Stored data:
************

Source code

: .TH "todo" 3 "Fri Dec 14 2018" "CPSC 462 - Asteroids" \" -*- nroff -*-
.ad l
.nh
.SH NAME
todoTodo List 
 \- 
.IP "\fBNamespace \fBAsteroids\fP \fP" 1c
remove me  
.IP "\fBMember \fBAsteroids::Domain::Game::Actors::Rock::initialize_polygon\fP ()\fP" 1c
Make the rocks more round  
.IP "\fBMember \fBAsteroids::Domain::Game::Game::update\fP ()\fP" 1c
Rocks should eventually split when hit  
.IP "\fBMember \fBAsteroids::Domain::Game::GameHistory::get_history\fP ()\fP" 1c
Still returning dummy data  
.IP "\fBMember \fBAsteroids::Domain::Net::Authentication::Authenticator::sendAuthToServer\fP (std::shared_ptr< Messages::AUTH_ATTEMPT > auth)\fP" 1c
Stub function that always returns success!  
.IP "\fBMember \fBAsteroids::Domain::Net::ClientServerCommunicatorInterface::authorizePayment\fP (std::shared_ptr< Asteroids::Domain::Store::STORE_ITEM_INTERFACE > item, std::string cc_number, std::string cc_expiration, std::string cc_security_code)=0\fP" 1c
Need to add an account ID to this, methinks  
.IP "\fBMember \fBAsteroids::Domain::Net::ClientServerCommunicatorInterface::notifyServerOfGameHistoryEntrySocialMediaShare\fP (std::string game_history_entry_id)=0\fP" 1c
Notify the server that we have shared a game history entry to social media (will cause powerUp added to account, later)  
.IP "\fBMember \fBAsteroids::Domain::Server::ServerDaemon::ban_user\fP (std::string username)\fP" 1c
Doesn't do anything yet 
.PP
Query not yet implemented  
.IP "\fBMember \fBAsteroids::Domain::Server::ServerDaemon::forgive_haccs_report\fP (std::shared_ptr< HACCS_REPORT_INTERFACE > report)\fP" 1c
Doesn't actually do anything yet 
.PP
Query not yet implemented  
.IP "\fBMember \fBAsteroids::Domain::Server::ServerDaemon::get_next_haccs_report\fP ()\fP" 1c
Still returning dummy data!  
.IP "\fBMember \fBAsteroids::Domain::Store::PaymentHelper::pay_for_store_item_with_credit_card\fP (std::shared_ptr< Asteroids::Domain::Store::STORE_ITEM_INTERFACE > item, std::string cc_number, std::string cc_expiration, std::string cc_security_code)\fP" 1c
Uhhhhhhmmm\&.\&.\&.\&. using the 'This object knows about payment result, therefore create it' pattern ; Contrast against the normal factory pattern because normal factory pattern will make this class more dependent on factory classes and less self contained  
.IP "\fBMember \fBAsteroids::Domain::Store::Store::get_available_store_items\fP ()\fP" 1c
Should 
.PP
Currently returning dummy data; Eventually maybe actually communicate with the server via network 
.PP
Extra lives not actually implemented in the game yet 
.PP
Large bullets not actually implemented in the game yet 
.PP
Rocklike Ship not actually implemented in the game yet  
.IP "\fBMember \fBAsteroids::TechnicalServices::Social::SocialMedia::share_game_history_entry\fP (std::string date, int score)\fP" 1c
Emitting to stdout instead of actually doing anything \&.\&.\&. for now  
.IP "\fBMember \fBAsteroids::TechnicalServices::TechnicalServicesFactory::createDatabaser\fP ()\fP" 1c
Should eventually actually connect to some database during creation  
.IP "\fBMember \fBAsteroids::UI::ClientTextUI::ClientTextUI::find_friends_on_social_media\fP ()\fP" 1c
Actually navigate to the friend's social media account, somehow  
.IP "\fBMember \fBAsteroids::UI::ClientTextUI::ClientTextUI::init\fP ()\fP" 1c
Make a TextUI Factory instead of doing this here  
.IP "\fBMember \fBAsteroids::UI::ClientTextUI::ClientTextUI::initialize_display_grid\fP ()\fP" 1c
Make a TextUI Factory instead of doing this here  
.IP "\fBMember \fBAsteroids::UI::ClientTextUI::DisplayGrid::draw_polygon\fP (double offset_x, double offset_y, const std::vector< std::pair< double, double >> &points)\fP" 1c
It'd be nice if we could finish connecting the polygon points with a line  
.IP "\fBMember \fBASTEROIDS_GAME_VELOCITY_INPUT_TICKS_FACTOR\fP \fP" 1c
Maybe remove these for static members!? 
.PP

************

* **Directions**: Going back over the entries above, copy word for word every line from the one that has "Need to add an account ID to this, methinks" on through the one that has "Uhhhhhhmmm\&.\&.\&.\&. using the".

* **Output for this exercise**:
Need to add an account ID to this, methinks  
.IP "\fBMember \fBAsteroids::Domain::Net::ClientServerCommunicatorInterface::notifyServerOfGameHistoryEntrySocialMediaShare\fP (std::string game_history_entry_id)=0\fP" 1c
Notify the server that we have shared a game history entry to social media (will cause powerUp added to account, later)  
.IP "\fBMember \fBAsteroids::Domain::Server::ServerDaemon::ban_user\fP (std::string username)\fP" 1c
Doesn't do anything yet 
.PP
Query not yet implemented  
.IP "\fBMember \fBAsteroids::Domain::Server::ServerDaemon::forgive_haccs_report\fP (std::shared_ptr< HACCS_REPORT_INTERFACE > report)\fP" 1c
Doesn't actually do anything yet 
.PP
Query not yet implemented  
.IP "\fBMember \fBAsteroids::Domain::Server::ServerDaemon::get_next_haccs_report\fP ()\fP" 1c
Still returning dummy data!  
.IP "\fBMember \fBAsteroids::Domain::Store::PaymentHelper::pay_for_store_item_with_credit_card\fP (std::shared_ptr< Asteroids::Domain::Store::STORE_ITEM_INTERFACE > item, std::string cc_number, std::string cc_expiration, std::string cc_security_code)\fP" 1c
Uhhhhhhmmm\&.\&.\&.\&. using the 'This object knows about payment result, therefore create it' pattern ; Contrast against the normal factory pattern because normal factory pattern will make this class more dependent on factory classes and less self contained  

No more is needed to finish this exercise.